Price Lab

Welcome to the warbler lab




In our lab we study speciation, species diversity, and visual communication in birds, primarily in the Himalaya. For individual research projects, please click on the links below.


The focus of my research is on (1) climate change effects on birds in the western Himalaya, (2) drivers of species diversity across the Himalaya, (3) evolution of colors and color vision in birds.

Francisco Henao-Díaz

Post-doctoral Fellow



I’m primarily focused on how we can explain biodiversity patterns through deep time and regional scales. My research uses phylogenetic comparative methods to explore diversification rates, phylogenetic tree structure across the Tree of Life, and diversity accumulation along elevational gradients.  I am also interested in the interplay between evolutionary and ecological processes in a biogeographic context. In addition, I am involved in determining primates’ distributions and conservation threats with special emphasis in my native Colombia. 

Kristina Fialko

Post-doctoral Fellow

My research focuses on how animals use a combination of static color signals and dynamic display behaviors in visual communication. I use high speed video to study the territorial displays of Old World warblers in the Western Himalaya. Using a field-based, comparative approach, I am interested in understanding how variation in a species’ signaling environment affects the perception and evolution of visual displays.

I am broadly interested in processes involved in the origin and maintenance of biodiversity, such as speciation and hybridization. I am also keen on understanding how communication signals (e.g., plumage patches and songs) evolve and what is their role in the speciation process. In the coming years, I will focus on studying the origin of isolating mechanisms during speciation, using genomic approaches.    

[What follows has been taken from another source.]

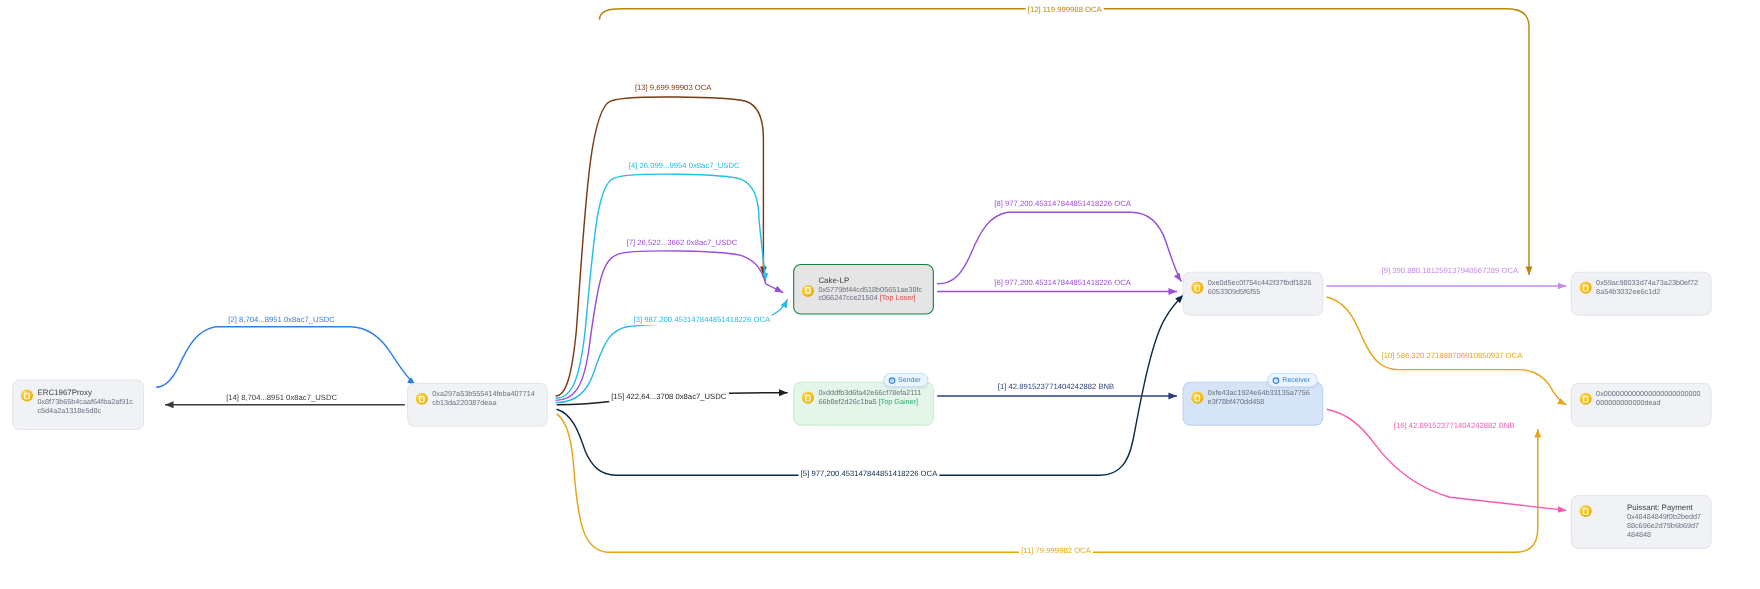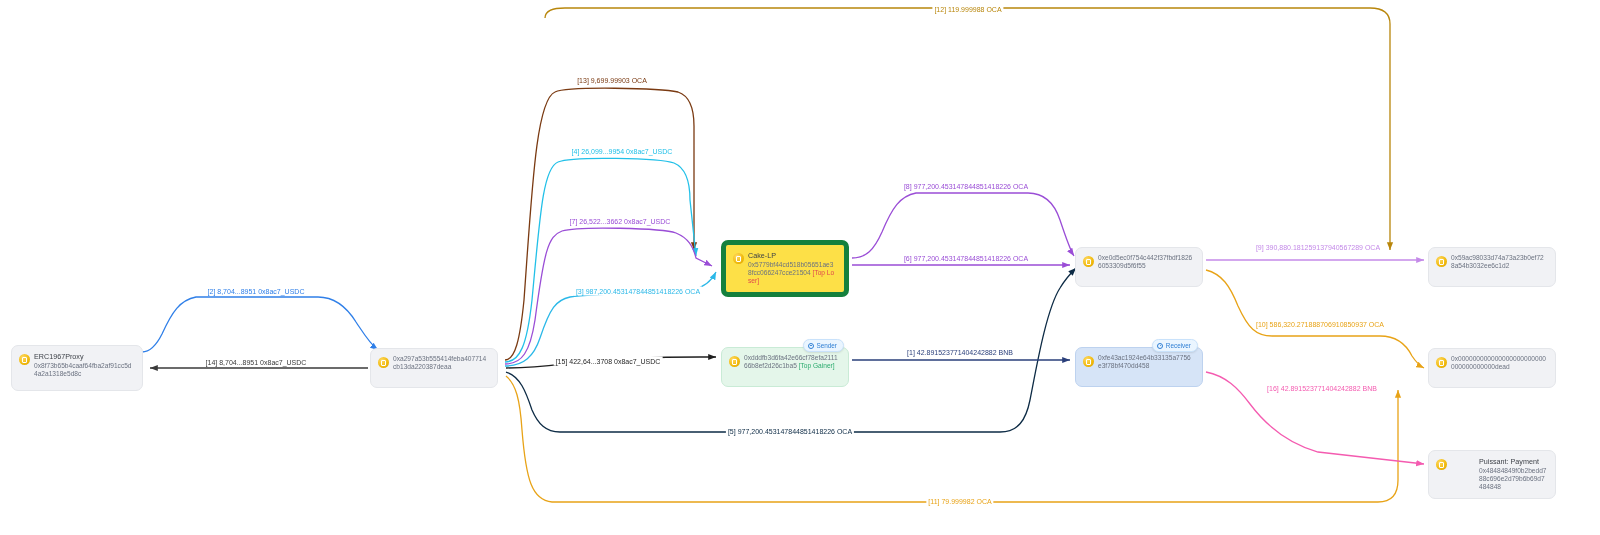"Cake-LP" .n-pink { align-items: none -> center; background: #fde047 -> #e5e5e5; border: 5px solid #15803d -> 1px solid #15803d }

Tatjana Washington is a climate change-focused ecologist whose mission is to understand how climate change affects wildlife’s physiological and behavioral stress responses and Environmental Justice policy. She is passionate about working with local communities to increase representation and attendance in nature-based activities. Growing up surrounded by farmland and longleaf pine forests in South Carolina, she always had a great appreciation of the beauty nature has to offer. She completed an M.S in Environmental Conservation at the University of Massachusetts and a B.S in Biology with a minor in Environmental and Sustainability studies at The College of Charleston in South Carolina. She lives for thrill-packed outdoor adventures, insightful traveling, sports talk, and community service activities.


I am fascinated by the link between climate and ecology over shallow and deep time. I am pursuing this interest by studying how birds navigate life in tropical climates through two lenses: variation in ecological traits within and between species across elevation in the Ecuadorian Andes, and the ebb and flow of bird migration across the dynamic landscape of Colombia. While supervised by John Bates at the Field Museum, I spend a lot of time in the Price lab. Through rigorous field, lab, and computational work, I seek to answer ecological and evolutionary questions with applications in conservation. My passion for birds and natural history is complemented by a love of dim sum, tacos, and expanding the flute’s musical niche.

Abhimanyu Lele

Abhimanyu is interested in investigating the links between environmental variation, local adaptation, and species ecology. For his PhD dissertation, he is investigating the effects of habitat fragmentation and elevational habitat change on adaptation and gene flow, incorporating fieldwork in western Ecuador, molecular work, and computational techniques. Abhimanyu is passionate about building inclusive communities within academia, and about incorporating pedagogical theory into scientific education. He is primarily supervised by John Bates at the field museum but hangs out with us a lot.